Origins of the Guardians of Cleveland
The Guardians of Cleveland were designed by sculptor Henry Hering, who was commissioned by the Cleveland Union Terminal Company. The organization responsible for building the city’s new railway station and terminal. Hering created a total of 18 statues, each of which depicts a muscular, heroic figure representing a different aspect of Cleveland’s industries. The statues are made of limestone, and they are located on the exterior of the terminal’s main concourse.

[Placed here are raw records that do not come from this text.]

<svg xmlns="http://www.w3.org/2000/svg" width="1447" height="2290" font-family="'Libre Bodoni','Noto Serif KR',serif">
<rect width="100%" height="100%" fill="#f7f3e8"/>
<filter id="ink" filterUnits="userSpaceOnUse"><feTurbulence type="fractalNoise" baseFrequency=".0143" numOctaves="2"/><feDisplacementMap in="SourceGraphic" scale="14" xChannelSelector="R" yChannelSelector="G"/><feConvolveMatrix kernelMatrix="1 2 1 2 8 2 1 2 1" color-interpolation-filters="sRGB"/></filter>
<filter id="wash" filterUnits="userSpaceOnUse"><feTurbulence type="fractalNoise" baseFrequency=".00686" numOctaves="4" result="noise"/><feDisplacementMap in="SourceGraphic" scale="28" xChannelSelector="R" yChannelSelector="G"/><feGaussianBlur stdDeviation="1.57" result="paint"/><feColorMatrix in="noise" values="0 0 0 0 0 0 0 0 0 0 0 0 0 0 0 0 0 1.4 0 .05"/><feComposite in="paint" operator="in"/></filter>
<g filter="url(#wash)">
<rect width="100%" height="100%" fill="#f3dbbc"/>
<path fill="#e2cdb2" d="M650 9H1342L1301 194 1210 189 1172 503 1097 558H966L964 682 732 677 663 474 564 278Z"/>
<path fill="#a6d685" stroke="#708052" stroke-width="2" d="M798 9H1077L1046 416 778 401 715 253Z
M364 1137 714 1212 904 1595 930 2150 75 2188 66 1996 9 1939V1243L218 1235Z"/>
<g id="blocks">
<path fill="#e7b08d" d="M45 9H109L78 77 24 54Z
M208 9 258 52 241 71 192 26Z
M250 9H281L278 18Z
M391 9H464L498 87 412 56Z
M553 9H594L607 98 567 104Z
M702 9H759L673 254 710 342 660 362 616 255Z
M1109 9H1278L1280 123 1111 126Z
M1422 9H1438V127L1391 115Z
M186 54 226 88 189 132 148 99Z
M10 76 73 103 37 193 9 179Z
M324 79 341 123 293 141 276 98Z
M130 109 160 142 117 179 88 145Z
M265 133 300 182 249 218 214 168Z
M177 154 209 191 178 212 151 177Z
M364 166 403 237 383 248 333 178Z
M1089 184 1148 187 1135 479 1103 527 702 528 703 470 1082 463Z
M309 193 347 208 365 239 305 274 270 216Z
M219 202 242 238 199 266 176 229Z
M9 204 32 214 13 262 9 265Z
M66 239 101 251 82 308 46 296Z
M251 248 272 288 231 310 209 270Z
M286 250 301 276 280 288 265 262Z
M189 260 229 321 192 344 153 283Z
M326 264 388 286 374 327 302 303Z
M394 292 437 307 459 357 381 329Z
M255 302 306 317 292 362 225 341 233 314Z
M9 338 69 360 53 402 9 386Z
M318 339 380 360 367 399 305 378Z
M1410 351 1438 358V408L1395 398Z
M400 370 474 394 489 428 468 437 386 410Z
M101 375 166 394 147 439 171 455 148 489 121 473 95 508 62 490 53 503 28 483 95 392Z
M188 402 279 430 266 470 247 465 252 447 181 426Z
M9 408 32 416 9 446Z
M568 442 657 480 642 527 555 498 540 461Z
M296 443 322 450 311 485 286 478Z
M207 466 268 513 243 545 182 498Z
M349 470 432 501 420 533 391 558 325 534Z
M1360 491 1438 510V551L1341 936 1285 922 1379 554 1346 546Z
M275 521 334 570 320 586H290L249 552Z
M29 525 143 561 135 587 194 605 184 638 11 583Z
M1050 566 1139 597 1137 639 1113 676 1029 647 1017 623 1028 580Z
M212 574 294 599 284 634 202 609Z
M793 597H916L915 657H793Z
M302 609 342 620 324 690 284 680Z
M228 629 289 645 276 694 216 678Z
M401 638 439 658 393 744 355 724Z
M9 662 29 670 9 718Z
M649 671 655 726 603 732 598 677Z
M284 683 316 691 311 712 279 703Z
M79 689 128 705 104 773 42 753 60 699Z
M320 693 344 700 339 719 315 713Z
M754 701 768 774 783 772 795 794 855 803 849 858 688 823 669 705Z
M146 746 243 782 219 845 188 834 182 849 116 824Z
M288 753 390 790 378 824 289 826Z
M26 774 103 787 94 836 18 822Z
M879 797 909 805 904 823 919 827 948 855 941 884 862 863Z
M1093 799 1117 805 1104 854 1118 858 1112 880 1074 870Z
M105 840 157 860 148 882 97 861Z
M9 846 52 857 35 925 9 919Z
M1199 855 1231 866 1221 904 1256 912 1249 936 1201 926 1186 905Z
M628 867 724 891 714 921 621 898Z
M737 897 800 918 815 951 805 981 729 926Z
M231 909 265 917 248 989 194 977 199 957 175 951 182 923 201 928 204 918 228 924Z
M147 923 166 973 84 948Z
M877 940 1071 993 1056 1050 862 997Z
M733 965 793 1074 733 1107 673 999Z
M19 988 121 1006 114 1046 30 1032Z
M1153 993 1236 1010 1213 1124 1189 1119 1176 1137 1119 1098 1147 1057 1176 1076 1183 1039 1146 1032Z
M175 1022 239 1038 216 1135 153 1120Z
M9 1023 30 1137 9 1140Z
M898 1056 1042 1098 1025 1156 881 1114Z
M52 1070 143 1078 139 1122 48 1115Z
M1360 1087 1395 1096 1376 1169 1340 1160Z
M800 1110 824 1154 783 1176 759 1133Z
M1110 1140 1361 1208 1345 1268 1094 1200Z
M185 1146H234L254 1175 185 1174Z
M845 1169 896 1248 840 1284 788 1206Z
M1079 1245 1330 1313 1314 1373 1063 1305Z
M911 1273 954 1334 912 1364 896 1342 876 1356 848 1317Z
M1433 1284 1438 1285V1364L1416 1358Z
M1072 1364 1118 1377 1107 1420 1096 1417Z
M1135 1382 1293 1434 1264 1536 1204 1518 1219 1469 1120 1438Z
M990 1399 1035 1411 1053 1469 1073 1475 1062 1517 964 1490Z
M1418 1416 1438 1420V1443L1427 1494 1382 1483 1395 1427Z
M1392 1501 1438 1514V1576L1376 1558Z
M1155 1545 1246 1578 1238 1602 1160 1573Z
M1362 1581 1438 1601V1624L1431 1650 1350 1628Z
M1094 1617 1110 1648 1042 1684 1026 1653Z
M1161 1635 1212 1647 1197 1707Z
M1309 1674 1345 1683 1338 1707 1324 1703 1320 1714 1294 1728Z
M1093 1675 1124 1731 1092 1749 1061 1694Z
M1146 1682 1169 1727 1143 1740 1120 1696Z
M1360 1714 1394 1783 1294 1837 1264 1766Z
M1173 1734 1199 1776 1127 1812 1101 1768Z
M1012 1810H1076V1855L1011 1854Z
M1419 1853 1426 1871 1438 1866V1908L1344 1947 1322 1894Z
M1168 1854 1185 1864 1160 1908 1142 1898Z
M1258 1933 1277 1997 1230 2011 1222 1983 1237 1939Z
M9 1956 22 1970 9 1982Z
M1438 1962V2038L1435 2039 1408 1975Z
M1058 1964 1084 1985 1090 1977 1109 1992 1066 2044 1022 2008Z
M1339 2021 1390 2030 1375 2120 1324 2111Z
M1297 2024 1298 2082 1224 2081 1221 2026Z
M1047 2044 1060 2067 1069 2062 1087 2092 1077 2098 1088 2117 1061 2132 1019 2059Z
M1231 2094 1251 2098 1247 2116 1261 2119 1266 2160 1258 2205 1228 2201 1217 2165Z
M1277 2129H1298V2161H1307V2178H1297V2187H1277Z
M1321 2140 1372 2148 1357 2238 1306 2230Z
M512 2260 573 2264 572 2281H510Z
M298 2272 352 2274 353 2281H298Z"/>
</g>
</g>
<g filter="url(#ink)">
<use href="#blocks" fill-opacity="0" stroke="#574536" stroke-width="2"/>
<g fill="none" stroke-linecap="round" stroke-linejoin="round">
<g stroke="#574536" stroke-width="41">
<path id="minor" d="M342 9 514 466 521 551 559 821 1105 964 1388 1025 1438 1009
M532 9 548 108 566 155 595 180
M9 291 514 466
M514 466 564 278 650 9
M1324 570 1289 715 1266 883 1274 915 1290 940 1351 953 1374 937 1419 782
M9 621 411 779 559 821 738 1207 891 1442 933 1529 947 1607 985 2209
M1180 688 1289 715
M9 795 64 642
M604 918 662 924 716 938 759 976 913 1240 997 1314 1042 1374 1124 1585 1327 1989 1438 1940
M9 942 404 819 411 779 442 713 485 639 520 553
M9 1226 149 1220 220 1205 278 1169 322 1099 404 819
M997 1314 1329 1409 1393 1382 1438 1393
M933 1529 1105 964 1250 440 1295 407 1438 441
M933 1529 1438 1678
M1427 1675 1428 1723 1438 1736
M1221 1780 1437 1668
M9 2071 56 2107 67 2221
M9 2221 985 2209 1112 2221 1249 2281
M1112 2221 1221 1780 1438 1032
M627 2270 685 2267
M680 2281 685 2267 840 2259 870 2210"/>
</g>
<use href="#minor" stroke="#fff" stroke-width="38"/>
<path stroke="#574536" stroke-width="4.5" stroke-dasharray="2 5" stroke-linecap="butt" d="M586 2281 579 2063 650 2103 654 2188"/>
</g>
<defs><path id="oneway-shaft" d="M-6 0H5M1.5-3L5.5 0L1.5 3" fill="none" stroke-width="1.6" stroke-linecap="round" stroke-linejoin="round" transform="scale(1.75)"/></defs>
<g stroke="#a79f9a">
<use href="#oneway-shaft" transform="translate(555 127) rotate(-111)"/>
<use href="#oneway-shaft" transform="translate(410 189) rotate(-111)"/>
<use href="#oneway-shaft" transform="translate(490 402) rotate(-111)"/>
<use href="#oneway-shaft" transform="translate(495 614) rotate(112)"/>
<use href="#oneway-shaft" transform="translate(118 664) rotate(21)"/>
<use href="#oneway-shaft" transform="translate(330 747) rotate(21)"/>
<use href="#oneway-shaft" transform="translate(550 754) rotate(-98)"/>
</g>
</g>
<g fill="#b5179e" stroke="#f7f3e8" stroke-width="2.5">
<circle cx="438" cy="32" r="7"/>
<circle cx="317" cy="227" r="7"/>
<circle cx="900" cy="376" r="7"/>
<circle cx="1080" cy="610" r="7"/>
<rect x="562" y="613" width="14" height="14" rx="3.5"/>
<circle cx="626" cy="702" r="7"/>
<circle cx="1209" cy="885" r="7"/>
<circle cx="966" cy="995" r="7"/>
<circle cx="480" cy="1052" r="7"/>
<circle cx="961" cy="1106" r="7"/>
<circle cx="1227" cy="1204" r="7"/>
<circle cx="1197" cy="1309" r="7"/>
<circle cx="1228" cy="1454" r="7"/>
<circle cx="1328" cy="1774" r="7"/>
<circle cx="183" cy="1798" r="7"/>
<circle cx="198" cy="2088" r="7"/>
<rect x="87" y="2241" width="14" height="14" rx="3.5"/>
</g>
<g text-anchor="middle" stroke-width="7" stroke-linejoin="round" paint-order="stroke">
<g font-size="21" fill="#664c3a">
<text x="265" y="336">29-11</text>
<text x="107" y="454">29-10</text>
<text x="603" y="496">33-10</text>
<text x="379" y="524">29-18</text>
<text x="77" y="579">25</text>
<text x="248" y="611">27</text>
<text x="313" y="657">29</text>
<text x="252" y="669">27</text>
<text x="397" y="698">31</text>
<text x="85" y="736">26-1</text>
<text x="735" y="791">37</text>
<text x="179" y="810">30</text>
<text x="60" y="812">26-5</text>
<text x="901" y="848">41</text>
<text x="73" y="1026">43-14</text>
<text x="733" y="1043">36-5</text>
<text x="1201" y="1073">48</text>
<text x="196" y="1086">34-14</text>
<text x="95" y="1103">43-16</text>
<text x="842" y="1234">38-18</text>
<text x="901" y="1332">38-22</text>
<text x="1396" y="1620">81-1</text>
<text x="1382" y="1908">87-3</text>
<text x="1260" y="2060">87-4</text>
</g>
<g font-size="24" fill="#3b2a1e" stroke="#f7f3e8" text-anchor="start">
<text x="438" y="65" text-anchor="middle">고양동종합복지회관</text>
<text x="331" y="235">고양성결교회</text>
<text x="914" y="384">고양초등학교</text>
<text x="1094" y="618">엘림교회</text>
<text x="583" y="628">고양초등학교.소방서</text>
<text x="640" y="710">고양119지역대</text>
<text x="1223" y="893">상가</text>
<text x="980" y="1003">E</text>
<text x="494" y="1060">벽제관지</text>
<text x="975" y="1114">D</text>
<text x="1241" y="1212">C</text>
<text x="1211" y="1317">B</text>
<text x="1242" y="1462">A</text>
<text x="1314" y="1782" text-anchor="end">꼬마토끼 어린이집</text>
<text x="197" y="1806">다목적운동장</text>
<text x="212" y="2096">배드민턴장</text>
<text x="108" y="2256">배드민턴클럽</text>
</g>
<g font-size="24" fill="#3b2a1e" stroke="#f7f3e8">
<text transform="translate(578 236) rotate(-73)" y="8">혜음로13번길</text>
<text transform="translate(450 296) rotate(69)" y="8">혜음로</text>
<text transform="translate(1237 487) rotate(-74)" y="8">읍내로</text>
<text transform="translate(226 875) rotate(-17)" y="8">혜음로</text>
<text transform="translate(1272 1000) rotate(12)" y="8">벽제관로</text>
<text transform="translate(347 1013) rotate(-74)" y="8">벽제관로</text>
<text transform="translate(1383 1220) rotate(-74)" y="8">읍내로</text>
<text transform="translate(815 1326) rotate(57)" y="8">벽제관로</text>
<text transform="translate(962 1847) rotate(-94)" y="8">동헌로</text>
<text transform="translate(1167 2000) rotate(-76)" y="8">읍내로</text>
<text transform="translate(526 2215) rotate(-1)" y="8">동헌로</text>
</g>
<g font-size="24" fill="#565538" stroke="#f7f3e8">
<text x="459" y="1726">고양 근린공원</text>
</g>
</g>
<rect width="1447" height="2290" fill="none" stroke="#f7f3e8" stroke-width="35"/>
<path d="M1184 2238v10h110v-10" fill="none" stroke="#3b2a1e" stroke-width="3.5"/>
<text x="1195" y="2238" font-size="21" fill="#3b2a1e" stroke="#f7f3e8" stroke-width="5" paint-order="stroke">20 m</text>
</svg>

Meaning and Symbolism of the Guardians of Cleveland
The statues represent various industries, including steel production, shipping, and transportation. The statues are meant to symbolize the strength and power of Cleveland’s industries and the hardworking people. Some of the statues depict figures holding tools such as hammers and gears. This represents the hardworking men and women of the city’s factories and workshops. Others depict figures holding symbols of transportation, such as a ship’s wheel. Representing the city’s role as a major transportation hub.
Restoration of the Guardians of Traffic
In recent years, the Guardians of Traffic have undergone a significant restoration process to preserve them for future generations. The statues have been cleaned, repaired and restored to their original condition. The restoration project has been an important step in preserving the city’s history and culture. It has also been an opportunity to celebrate the legacy of the Guardians.